** INSTRUCTIONS TO FOLLOW **
Return every line of the items below verbatim, leaving out the pictures.

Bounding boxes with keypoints
────
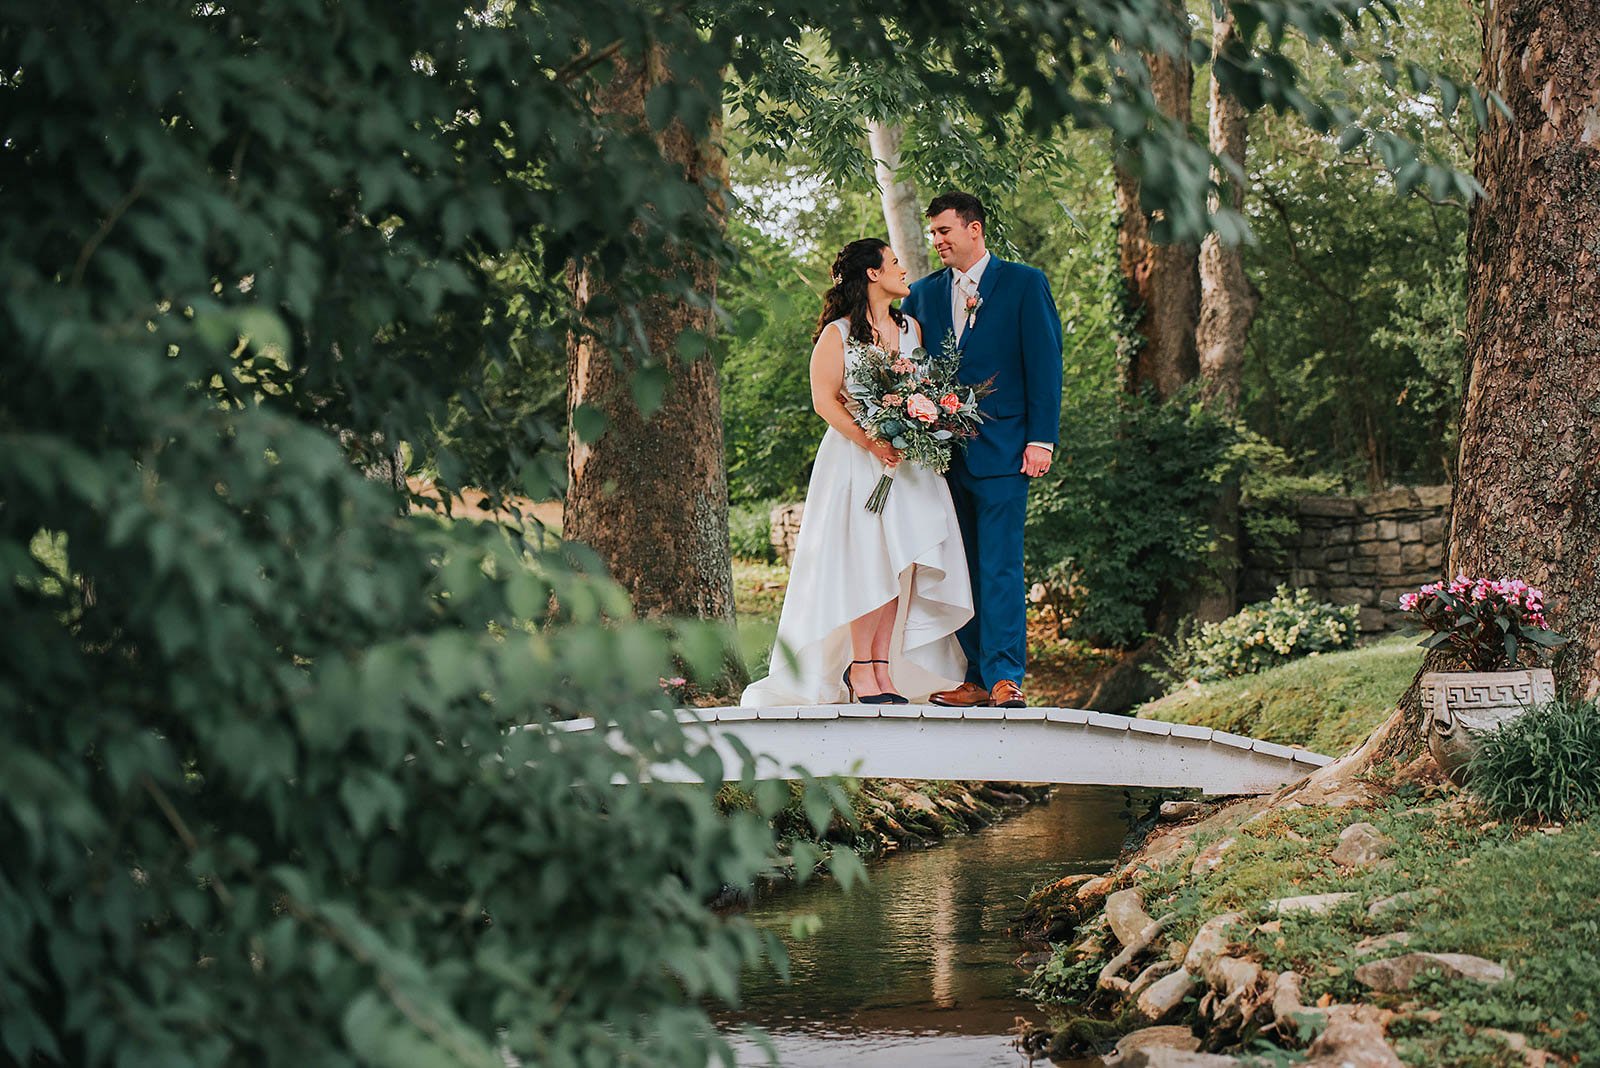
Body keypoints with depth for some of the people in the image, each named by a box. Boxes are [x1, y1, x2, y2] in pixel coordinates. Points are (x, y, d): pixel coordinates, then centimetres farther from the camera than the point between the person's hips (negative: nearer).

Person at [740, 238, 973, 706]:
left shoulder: (911, 328, 16)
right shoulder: (837, 333, -2)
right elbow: (824, 399, -7)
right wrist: (870, 442, -19)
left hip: (908, 458, 5)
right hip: (855, 458, -5)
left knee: (904, 562, -4)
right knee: (868, 561, -12)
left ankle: (884, 667, -2)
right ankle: (860, 668, -7)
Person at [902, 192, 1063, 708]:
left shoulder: (1024, 284, 2)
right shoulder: (924, 293, 15)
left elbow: (1044, 363, -2)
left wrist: (1041, 439, -8)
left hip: (1001, 448, -5)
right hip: (945, 450, 5)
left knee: (1000, 565, -10)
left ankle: (1005, 678, -10)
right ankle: (977, 678, 9)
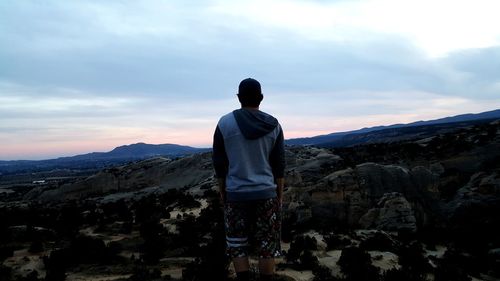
────
** RESULT OF THIS EXERCISE **
Body keypoints with depth for some of the people in the image, each named by a box. Boxes are [x1, y1, x2, y2] in pixel coordinates. Points are (x, y, d): pixel coordinates, then centimetres farther from the camera than the point between the person's hips (negative: nearer).

Person at [740, 238, 973, 706]:
left shoulder: (911, 328, 16)
right shoulder: (837, 333, -2)
right elbow: (824, 399, -7)
right wrist: (870, 442, -19)
left hip: (908, 458, 5)
right hip: (855, 458, -5)
left knee: (904, 562, -4)
right knee: (868, 561, -12)
left ankle: (884, 667, -2)
right ankle: (860, 668, -7)
Person at [902, 192, 1063, 708]:
left shoulder: (1024, 284, 2)
right shoulder: (924, 293, 15)
left elbow: (1044, 363, -2)
left wrist: (1041, 439, -8)
left hip: (1001, 448, -5)
right hip: (945, 450, 5)
left knee: (1000, 565, -10)
left ankle: (1005, 678, -10)
right ankle: (977, 678, 9)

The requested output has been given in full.